Since the days of Franklin D. Roosevelt, politicians have believed that the path to economic and political success is paved with government construction.
Ask any politician and he or she will tell you the best economic pump is primed with government projects, buildings roads, bridges, schools and homes.
During his four years, former Gov. Neil Abercrombie heralded his freeing construction funds in nearly 150 press releases.
Projects ranged from a release of $335 million for state airports to $450,000 to spruce up the Japanese Chamber of Commerce building. Each came with a tag line stressing that the money would be "invigorating our growing construction industry and creating local jobs in the process."
One of the driving reasons for building Honolulu’s over-budget heavy rail system was that it would create up to 11,000 new jobs over the next eight years, according to the transit industry web site Honolulu Rail for Growth.
So what happened?
At last week’s state Council on Revenue’s meeting, state and private economists had to admit, construction jobs have yet to rescue us.
"We are only building some rail and some high-rises. The construction has been dominated by the neighbor islands and the vast majority has been single-family residential," reported Carl Bonham, University of Hawaii economist and council member.
Bonham said we have yet to build our way out of the recession.
"We forecast a construction cycle that was pretty robust, and some of what we are doing is moving it back and also paring it back some after a couple of years of not seeing it," Bonham said at the meeting.
Paul Brewbaker, a private economist and former council member, looked at Hawaii construction job numbers and reported "no real construction boom yet.
"Construction was supposed to kick in a couple years ago.
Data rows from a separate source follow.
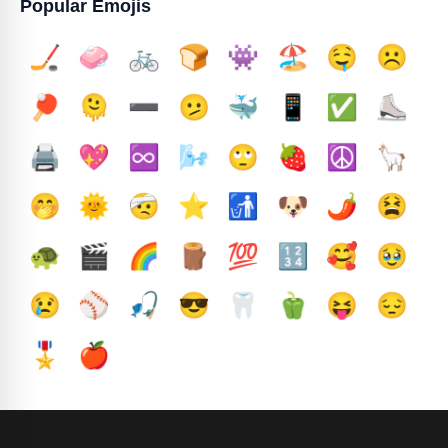
Popular Emojis
🏒
🧼
🚲
🍞
👾
🏖️
🤤
☹️
🏓
🫠
➖️
🫤
🐳
📱
✅️
⛸️
🖨️
💖
♾️
🌬️
🙄
🍓
☮️
🦙
🤭
🌞
🤕
⭐
🚮
🐶
🌶️
😫
🐢
🎬
🌈
🪵
💯
🔢
🥰
🥹
😢
⚾
🎣
😎
🦷
🫑
😝
😔
🎖️
🍎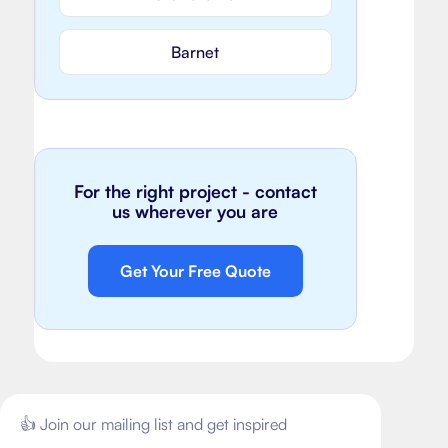
Barnet
For the right project - contact
us wherever you are
Get Your Free Quote
👍 Join our mailing list and get inspired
The investment-led phase of this expansion was supposed to have arrived earlier," Brewbaker said in an email interview.
The 2015 Hawaii economic report from First Hawaiian Bank noted that "it was hoped that the construction industry would make up for much of the tourism lull, but this has only partially materialized so far this year."
As many times as developers and politicians tell you that things are going great and each project is fueling more and more jobs, the real numbers don’t back it up.
According to First Hawaiian, Hawaii lost 12,500 construction jobs during the recession. So far only 3,900 of those jobs have returned.
The last real building boom was more than 10 years ago, when a combination of private developers and federal funds built or rebuilt 17,000 military homes in Hawaii. Since then Brewbaker and others say figures on construction are distorted by the rooftop solar photovoltaic boom.
Having government pay for solar by awarding solar tax credits doesn’t create a real construction industry, Brewbaker said.
"This bids up the cost of and bids away resources from actual construction of new buildings and actual new capital formation," warned Brewbaker.
Promising new jobs in a reborn economy is one thing. Delivering real jobs in 18 months is something else.